Let me be clear in saying that I do not regret my path. I would not be happily writing this post if I had traveled by any other route. I like to think I’ve earned the joy and peace that I have in my current circumstances, but I know they are a gift from my loving Father, as are my beautiful wife and wonderful children (and grandchild). Despite all I have been through, I would not trade my journey to receiving any of them away. But neither would I wish my road on anyone – only now, finally, are there things I won’t do again.

Actually, I would warn the happy couple of quite the opposite of my experience. The greatest danger I perceive for them is the Elder Brother’s … the pride of having “stayed the course.” Remember, the strength that has kept you on “the straight and narrow” has its source in your trust in God. Humbly, “It was a gift. Keep it.” (I had to get a quote from the movie in.)

The verses I highlighted in your Bible are:

1 Corinthians 10:13 (memorized early in my healing)
No temptation has overtaken you that is not common to man. God is faithful, and He will not let you be tempted beyond your ability, but with the temptation He will also provide the way of escape, that you may be able to endure it.

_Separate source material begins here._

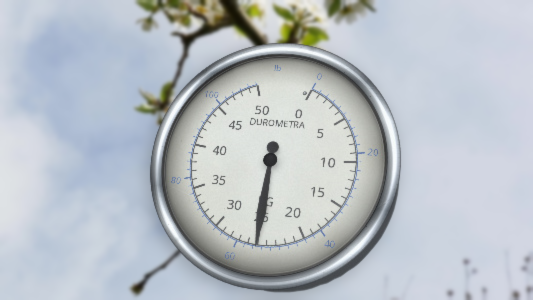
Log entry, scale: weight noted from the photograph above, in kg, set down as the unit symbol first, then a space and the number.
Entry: kg 25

You’ve already got this one down, whether you realize it or not. Simple being true to your values through your wedding date is proof of that. This world offers many shiny things to distract you from your beliefs.

Psalm 13:5-6
But I have trusted in your steadfast love;
my heart shall rejoice in your salvation.
will (still) sing to the Lord,
because he has dealt bountifully with me.

Know that you will fail sometimes. You will feel like God has abandoned you. I pray that these times will be few, but they are the way of this broken world. Hang on to this whole Psalm, which has taken me from anger and despair back to His loving, comforting embrace many, many times.

Being Christian is understanding that we will have absolutely nothing to regret on that day – even the ‘good’ things we might have missed. We are in this world only temporarily. Yes, there are things to consummate here, and we can enjoy our successes and learn from our trials, but, in the end, we are bound for something better. A renewed Eden, where only good is.